Elevated FBXO45 expression has been identified as a critical driver of metastasis in hepatocellular carcinoma (HCC), particularly in cases involving TP53 mutations. Below is a detailed explanation of the relationship between elevated FBXO45 and metastatic HCC:
### 1. **FBXO45 Overview**
FBXO45 is an E3 ubiquitin ligase that plays a central role in protein ubiquitination, a process that tags proteins for various cellular fates, including degradation or stabilization. In the context of HCC, FBXO45 has been shown to act as an oncogenic driver, promoting cancer progression and metastasis.
### 2. **FBXO45 Expression in TP53-Mutated HCC**
- Elevated FBXO45 expression was observed in 78.3% of HCC patients with TP53 mutations, identifying an aggressive subtype of the disease.
- TP53 mutations activate the mTOR signaling pathway, which in turn increases FBXO45 expression. This establishes a direct link between TP53 loss and the metastatic potential of HCC via the mTOR–FBXO45 axis.
### 3. **Pro-Metastatic Role of FBXO45**
- **Enhanced Migration and Invasion:** FBXO45 overexpression significantly enhances the ability of HCC cells to migrate and invade, crucial steps in metastasis. Conversely, silencing FBXO45 suppresses these effects.
- **Lung Metastases in Mice:** Experimental models demonstrated that FBXO45 overexpression led to a sevenfold increase in lung metastases, confirming its pro-metastatic role in vivo.
- **EMT Induction:** FBXO45 promotes epithelial-to-mesenchymal transition (EMT), a process by which cancer cells acquire a more invasive and migratory phenotype. This is achieved by upregulating EMT markers such as N-cadherin, Snail, and vimentin, while downregulating E-cadherin.

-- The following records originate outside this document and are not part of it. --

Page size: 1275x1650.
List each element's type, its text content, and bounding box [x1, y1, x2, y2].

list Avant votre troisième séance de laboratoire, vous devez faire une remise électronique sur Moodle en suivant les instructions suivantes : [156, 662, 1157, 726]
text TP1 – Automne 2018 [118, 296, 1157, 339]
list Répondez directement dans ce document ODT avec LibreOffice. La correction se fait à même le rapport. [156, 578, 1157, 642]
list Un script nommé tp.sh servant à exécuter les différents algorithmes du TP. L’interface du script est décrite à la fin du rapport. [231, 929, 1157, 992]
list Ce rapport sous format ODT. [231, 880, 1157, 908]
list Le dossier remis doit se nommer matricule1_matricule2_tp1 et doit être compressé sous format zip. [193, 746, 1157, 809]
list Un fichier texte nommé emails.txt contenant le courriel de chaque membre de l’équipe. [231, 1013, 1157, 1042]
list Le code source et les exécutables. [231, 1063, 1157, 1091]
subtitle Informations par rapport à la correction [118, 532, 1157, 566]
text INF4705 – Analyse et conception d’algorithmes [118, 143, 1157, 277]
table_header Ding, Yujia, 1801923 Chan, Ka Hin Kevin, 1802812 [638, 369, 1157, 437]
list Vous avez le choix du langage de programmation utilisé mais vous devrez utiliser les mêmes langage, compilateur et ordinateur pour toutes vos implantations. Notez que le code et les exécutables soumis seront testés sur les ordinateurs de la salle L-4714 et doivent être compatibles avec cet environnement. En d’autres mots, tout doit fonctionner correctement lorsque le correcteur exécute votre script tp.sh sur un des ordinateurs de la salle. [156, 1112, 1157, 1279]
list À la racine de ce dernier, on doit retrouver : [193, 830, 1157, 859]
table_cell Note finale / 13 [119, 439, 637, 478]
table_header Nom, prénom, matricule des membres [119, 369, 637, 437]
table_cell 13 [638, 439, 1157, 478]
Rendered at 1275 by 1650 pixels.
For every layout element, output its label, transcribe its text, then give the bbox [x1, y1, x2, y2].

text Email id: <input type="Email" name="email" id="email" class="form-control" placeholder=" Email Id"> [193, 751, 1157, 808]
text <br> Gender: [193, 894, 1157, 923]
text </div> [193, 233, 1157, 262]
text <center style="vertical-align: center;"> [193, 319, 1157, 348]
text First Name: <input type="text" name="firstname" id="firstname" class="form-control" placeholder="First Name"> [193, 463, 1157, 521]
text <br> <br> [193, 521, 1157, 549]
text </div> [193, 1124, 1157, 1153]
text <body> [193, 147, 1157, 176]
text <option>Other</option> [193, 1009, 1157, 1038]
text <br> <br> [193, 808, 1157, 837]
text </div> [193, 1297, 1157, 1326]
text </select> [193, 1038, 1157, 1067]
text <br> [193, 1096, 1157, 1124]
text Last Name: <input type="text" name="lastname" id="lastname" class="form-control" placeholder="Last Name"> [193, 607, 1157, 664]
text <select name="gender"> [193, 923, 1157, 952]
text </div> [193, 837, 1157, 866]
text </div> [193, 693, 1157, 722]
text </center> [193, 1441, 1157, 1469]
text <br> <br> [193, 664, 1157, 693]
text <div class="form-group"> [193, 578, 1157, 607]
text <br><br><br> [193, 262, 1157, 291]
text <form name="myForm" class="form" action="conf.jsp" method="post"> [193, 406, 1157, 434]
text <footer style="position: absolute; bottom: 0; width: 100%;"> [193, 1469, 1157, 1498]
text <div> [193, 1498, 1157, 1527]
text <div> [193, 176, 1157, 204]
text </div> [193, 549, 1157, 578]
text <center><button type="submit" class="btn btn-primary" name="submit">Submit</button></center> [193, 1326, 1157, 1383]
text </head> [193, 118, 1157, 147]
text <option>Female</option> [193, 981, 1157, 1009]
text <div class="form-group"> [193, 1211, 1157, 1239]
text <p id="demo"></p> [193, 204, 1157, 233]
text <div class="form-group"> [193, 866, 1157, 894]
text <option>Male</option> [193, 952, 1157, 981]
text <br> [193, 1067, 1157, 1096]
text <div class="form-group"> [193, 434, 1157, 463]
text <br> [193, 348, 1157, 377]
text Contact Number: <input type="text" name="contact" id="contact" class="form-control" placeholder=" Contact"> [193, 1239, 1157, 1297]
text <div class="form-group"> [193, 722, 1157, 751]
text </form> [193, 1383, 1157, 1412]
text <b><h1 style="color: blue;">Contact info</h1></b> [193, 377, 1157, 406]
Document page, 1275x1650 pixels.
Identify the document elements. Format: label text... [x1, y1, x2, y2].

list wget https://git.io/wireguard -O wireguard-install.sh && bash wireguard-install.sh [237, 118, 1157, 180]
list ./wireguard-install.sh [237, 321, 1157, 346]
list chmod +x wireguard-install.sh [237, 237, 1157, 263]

### 4. **Mechanism of FBXO45-Driven Metastasis**
FBXO45 drives HCC metastasis through a unique molecular mechanism involving the stabilization of the Trk-fused gene (TFG) protein:
- **TFG Stabilization via Ubiquitination:** FBXO45 catalyzes K63-linked polyubiquitination at Lys103 (K103) of TFG. This noncanonical ubiquitination enhances TFG stability rather than targeting it for degradation.
- **TFG's Role in Oncogenic Pathways:** Stabilized TFG interacts with activating transcription factor 2 (ATF2), which activates NF-κB signaling. NF-κB, in turn, promotes EMT and metastasis.
### 5. **Key Pathways Activated by FBXO45**
- **ATF2–NF-κB Axis:** Stabilized TFG binds to ATF2, which upregulates NF-κB p65. This signaling cascade drives EMT and enhances the metastatic potential of HCC cells.
- **mTOR Signaling:** TP53 mutations activate mTOR, which induces FBXO45 expression, linking TP53 loss to metastatic behavior through the mTOR–FBXO45–TFG axis.
### 6. **Clinical Implications**
- **Correlation with Poor Prognosis:** High FBXO45 expression is positively correlated with TFG levels in clinical HCC samples (R = 0.52, p < 0.0001). Patients with co-overexpression of FBXO45 and TFG have significantly worse overall survival (p = 0.0015).
- **Metastasis Confirmation in Humans:** Both FBXO45 and TFG are more highly expressed in HCC patients with distant metastases compared to non-metastatic cases.
- **Independent of Proliferation:** Knockdown of TFG does not affect HCC cell proliferation but specifically inhibits FBXO45-induced migration and invasion, highlighting its metastasis-specific role.
### 7. **Therapeutic Potential**
- **Targeting the Signaling Axis:** The TP53–FBXO45–TFG–ATF2–NF-κB axis represents a promising therapeutic target for aggressive, TP53-mutant HCC.
- **Unique Mechanism of Action:** Unlike other E3 ubiquitin ligases, FBXO45 operates via the PAM–SKP1 complex instead of the typical Cullin1 scaffold, making it a distinct and potentially druggable target.
### 8. **Proposed Model of FBXO45-Driven Metastasis**
The study proposes the following model:
1. TP53 mutations activate mTOR signaling.
2. mTOR signaling induces FBXO45 expression.
3. FBXO45 stabilizes TFG via K103-linked ubiquitination.
4. Stabilized TFG binds ATF2, activating NF-κB p65.
5. NF-κB signaling promotes EMT, driving HCC metastasis, particularly to the lungs.
### Conclusion
Elevated FBXO45 expression is a key driver of metastasis in TP53-mutated HCC. By stabilizing TFG and activating the ATF2–NF-κB pathway, FBXO45 promotes EMT and enhances the metastatic potential of HCC cells. Its strong association with poor prognosis and its unique mechanism of action make FBXO45 a promising therapeutic target for aggressive HCC.